I'm hoping that in a couple months I'll have a wonderful story of garden redemption for you, where in the midst of a summer that has felt like an inhospitable rain forest a large harvest was gathered and preserved, in a timely manner, too.
So far this season, our garden is dismal. While it seems like the world is canning billions of quarts of green beans, our beans don't amount to a hill of beans. The peppers we rely on are missing in inaction. We had a decent berry harvest, and there can still be a turn around with the corn and tomatoes, but overall it's been a little frightening. You see, we rely on what we grow to feed us throughout the year, especially during the lean months of late winter. While growing anything is never a guarantee of a bountiful harvest, I still feel like digging a hole with my pitchfork and climbing into it. The main thing stopping me is the heat and exertion it would take to dig a hole at this point. Oh, and the humidity. I should have planted mango trees and bananas.
I've been thinking a lot about the cost of growing versus buying and
preserving. Would it be cheaper in the long run next year to buy boxes
of vegetables? I already do this with some things anyway, like peaches
and apples. Admittedly, I would miss the free gym membership that
gardening provides, and instant access to a perfect ripening tomato.

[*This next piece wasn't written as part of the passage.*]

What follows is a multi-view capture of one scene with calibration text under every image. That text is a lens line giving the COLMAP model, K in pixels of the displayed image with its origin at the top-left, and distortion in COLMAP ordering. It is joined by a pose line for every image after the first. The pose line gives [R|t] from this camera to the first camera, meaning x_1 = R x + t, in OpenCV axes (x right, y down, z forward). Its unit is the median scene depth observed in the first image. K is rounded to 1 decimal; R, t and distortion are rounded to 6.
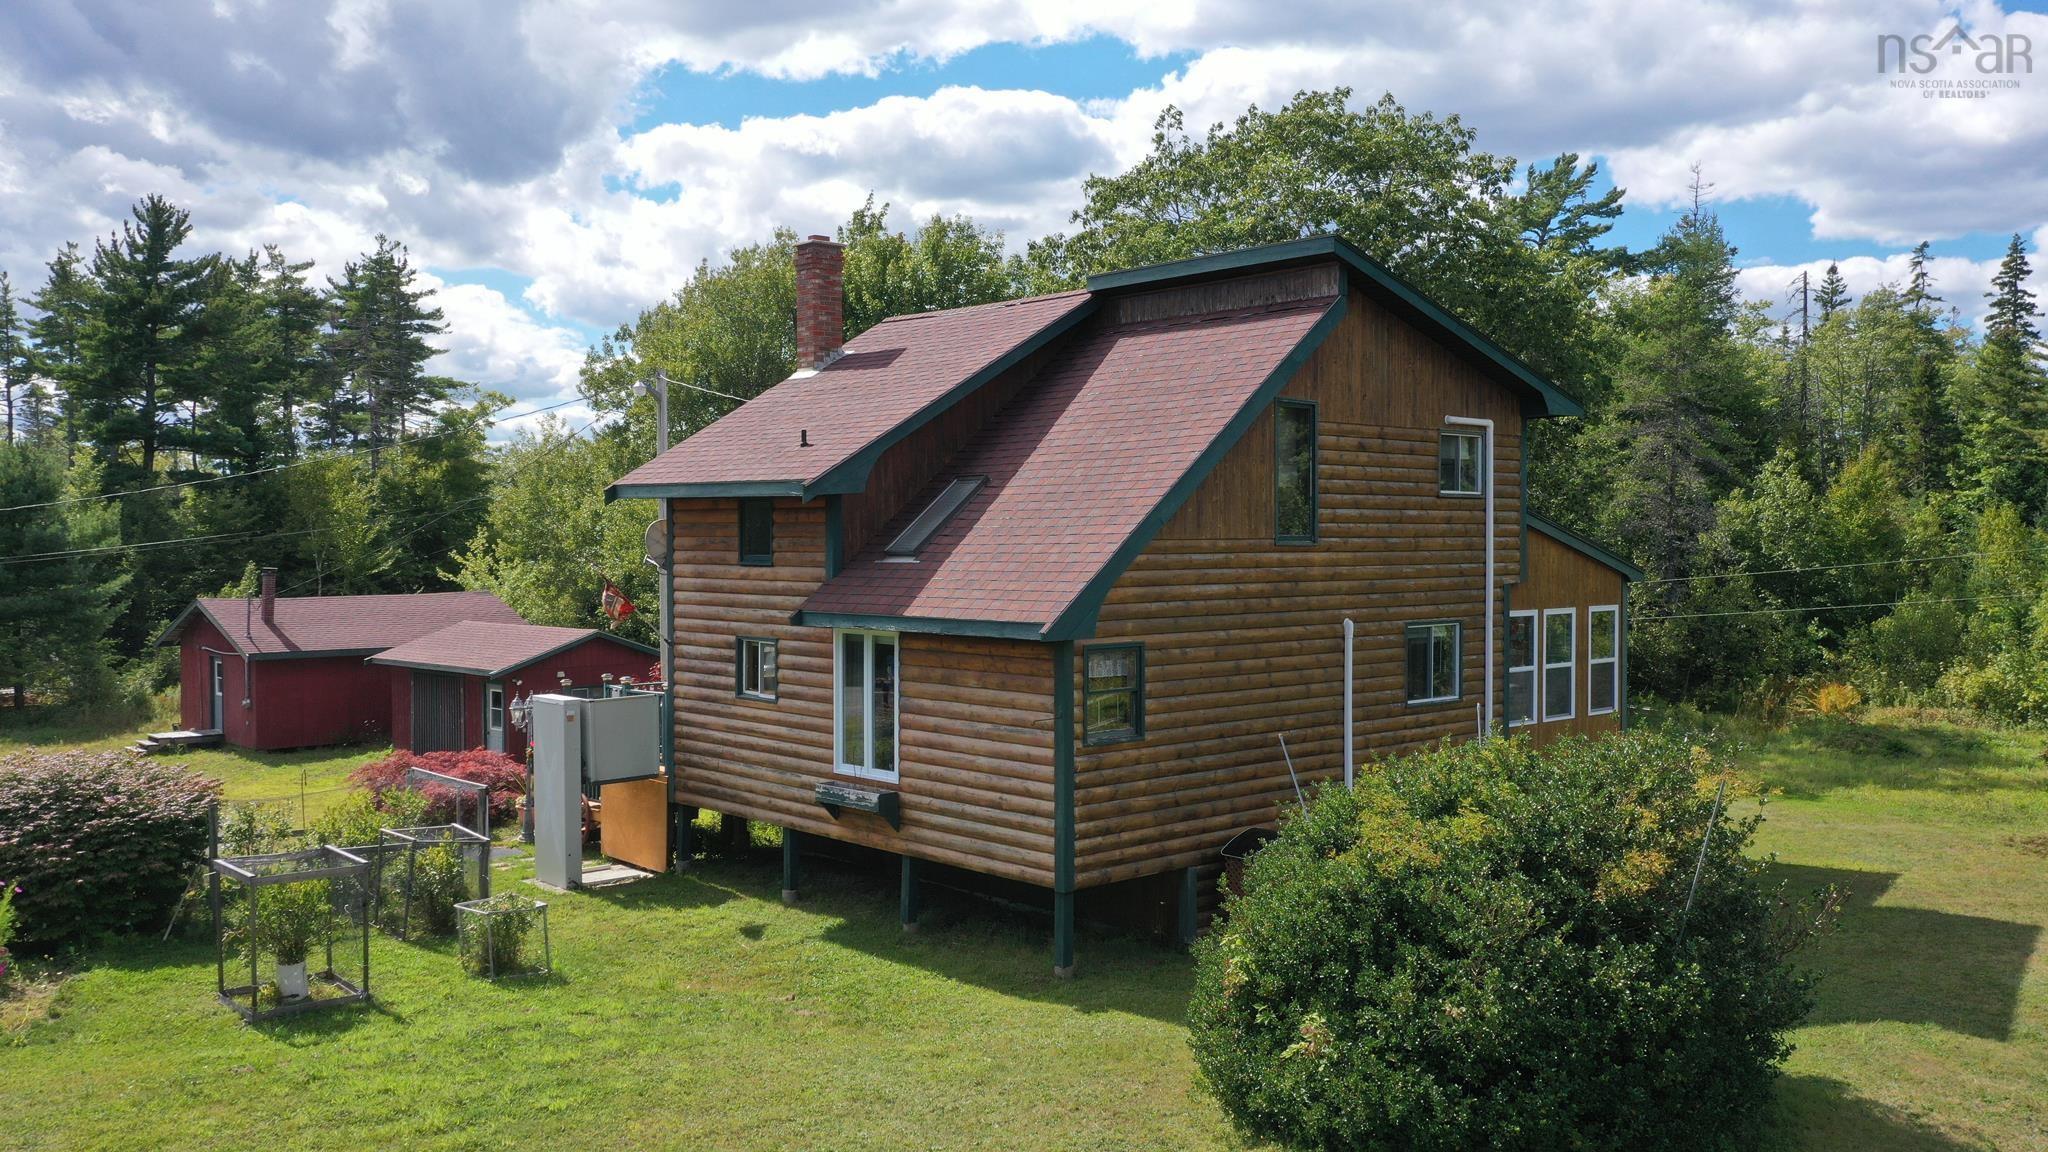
lens RADIAL K [[1662.4, 0, 1024.0], [0, 1662.4, 576.0], [0, 0, 1]] dist [-0.004579, -0.011468]
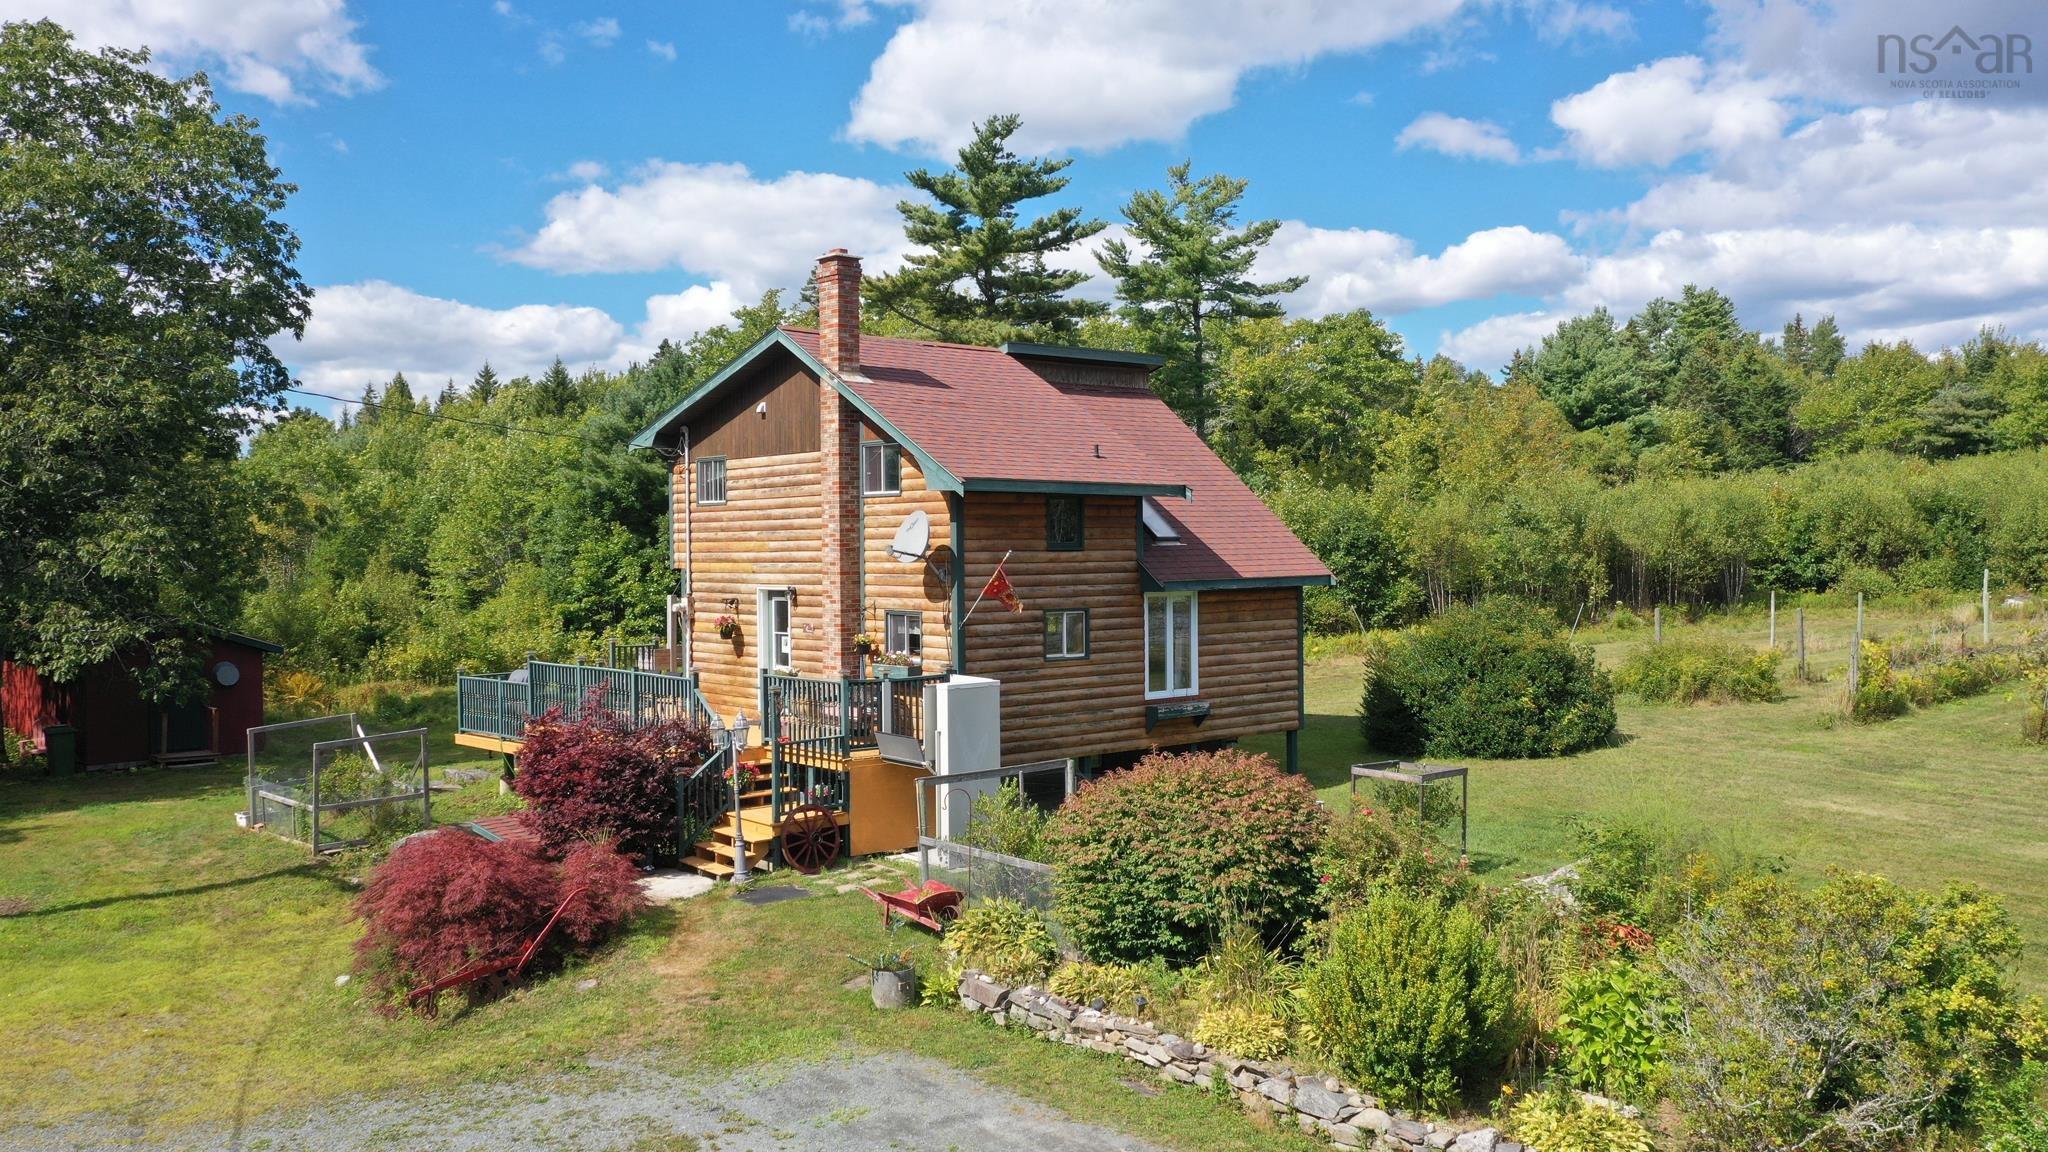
lens RADIAL K [[1662.4, 0, 1024.0], [0, 1662.4, 576.0], [0, 0, 1]] dist [-0.004579, -0.011468]
pose [[0.041503, -0.016322, 0.999005, -1.422003], [0.038593, 0.999147, 0.014721, -0.006955], [-0.998393, 0.037944, 0.042098, 0.998401]]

It's a hard call to make right now. I just hate waste, especially wasted efforts.
For some reason, waste has always been a bigger sin to me than plenty of other equal wrongs. When I
was a child, my mother clipped a picture out of the newspaper of a poor,
blind little girl and kept it at the table. Whenever I didn't want to
finish my meal or eat, she would threatened to send my food to this
child in the picture. I kid you not. Had she actually followed through, that would have suited me fine. At
least someone would have finished the meal. Maybe the blind girl actually
liked pork and cabbage, whereas I was just humoring everybody.
Thirty years later, a man gave me a tour of an enormous garden he shared with his son. Quite a patch, with a dazzling array of vegetables. It could have fed twenty people all year but it was only meant for five. I asked how he went about preserving all his goods, and who did the canning, etc.? "We don't bother with that," he said.
"What we don't eat just gets plowed under." I still wonder what my face looked like at that moment, and did he notice? He could have at least had the decency to mention a freezer. Just humor me, I thought.
One day I spilled some bird seed in the backyard, and felt bad about it. Not long after, I noticed a sunflower growing in that same spot, which I carefully dug up moved to my flower garden. It bloomed and is so far nicer than the decorative sunflowers I am intentionally growing with quality seed.
Like I said, I don't like to waste anything.